=== Recorded information ===

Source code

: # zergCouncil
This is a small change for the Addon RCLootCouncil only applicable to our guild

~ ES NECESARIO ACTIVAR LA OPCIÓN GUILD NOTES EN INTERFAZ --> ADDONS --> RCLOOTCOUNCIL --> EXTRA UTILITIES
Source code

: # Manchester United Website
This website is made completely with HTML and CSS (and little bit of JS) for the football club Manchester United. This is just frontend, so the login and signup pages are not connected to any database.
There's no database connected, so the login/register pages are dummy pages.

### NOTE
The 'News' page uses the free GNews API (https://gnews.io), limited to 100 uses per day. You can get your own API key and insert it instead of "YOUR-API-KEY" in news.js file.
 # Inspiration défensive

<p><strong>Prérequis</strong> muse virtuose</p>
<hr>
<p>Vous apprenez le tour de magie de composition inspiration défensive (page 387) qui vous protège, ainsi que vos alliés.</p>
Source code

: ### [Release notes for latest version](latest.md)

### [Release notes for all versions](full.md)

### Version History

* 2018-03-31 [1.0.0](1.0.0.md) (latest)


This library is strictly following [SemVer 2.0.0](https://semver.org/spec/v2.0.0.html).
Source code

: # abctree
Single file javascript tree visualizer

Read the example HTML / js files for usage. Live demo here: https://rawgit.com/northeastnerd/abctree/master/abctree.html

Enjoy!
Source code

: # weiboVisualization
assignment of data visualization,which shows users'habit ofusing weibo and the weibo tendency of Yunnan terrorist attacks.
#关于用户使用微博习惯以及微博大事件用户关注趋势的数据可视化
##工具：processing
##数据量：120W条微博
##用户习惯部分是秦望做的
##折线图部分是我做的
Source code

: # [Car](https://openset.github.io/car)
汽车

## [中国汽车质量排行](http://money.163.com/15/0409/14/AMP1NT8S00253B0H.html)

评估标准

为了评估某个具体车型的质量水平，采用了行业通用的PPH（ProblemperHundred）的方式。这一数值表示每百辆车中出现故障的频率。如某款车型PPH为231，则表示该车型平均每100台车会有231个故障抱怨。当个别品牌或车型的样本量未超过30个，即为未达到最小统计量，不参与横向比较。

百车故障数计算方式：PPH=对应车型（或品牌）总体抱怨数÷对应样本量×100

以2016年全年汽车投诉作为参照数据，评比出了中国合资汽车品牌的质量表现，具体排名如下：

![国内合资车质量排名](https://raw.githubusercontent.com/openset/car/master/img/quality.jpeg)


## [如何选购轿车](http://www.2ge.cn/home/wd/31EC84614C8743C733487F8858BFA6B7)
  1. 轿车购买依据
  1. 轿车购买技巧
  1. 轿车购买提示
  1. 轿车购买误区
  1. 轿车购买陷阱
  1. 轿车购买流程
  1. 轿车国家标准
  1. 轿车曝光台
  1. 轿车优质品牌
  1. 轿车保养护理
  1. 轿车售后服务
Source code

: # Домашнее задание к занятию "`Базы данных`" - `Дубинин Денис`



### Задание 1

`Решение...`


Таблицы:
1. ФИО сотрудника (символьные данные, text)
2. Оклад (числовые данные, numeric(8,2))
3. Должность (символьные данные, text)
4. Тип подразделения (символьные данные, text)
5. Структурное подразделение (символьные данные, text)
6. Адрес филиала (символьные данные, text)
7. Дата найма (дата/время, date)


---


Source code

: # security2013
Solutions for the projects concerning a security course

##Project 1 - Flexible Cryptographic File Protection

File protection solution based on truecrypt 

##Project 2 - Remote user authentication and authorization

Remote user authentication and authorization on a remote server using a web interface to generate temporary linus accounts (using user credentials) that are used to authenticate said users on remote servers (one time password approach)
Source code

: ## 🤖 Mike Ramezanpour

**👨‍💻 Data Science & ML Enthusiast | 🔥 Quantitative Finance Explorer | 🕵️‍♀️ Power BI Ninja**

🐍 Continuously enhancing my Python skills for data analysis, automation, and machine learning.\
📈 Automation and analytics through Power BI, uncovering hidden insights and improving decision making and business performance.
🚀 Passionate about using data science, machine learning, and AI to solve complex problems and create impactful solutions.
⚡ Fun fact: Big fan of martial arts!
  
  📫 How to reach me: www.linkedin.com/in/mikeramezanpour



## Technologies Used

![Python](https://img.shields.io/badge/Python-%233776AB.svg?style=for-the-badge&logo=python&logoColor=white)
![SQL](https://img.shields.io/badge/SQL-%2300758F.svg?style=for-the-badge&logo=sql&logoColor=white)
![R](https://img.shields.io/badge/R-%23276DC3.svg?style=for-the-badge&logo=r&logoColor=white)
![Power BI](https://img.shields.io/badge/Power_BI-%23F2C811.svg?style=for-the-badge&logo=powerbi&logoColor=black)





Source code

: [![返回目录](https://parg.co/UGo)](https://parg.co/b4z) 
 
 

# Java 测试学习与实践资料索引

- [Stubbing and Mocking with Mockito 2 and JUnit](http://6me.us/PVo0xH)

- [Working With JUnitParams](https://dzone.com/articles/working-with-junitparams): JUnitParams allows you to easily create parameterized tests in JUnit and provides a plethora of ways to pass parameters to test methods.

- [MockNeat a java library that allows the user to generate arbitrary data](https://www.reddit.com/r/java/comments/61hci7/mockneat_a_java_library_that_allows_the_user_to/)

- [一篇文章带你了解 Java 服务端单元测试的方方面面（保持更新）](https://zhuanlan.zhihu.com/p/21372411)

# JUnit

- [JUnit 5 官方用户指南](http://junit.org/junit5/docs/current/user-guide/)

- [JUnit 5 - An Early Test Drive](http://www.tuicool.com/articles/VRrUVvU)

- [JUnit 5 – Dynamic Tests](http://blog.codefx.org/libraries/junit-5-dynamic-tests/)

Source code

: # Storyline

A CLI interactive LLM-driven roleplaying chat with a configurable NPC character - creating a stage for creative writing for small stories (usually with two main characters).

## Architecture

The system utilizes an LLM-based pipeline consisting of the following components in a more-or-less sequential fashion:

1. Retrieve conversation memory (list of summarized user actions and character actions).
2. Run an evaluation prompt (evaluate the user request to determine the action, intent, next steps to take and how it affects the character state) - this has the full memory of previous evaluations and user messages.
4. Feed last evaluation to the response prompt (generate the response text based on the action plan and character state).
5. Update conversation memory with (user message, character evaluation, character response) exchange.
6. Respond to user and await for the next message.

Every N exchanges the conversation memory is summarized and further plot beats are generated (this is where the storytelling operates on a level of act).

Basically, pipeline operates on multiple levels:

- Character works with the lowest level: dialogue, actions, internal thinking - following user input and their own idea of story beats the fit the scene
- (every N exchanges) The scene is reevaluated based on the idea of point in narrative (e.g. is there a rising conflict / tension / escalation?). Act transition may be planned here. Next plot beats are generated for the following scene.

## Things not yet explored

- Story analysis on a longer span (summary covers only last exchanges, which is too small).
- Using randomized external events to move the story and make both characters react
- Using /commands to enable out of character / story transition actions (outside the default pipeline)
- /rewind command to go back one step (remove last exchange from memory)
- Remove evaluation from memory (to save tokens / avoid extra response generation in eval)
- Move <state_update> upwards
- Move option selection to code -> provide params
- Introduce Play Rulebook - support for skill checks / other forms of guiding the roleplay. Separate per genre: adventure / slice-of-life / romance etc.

===

> _Activity_: What is needed is a verbatim copy of every line in the records above from the one containing "- (every N exchanges)" down to the one containing "- Move <state_update> upwards", both included, and nothing more.

> _Exercise result_:
- (every N exchanges) The scene is reevaluated based on the idea of point in narrative (e.g. is there a rising conflict / tension / escalation?). Act transition may be planned here. Next plot beats are generated for the following scene.

## Things not yet explored

- Story analysis on a longer span (summary covers only last exchanges, which is too small).
- Using randomized external events to move the story and make both characters react
- Using /commands to enable out of character / story transition actions (outside the default pipeline)
- /rewind command to go back one step (remove last exchange from memory)
- Remove evaluation from memory (to save tokens / avoid extra response generation in eval)
- Move <state_update> upwards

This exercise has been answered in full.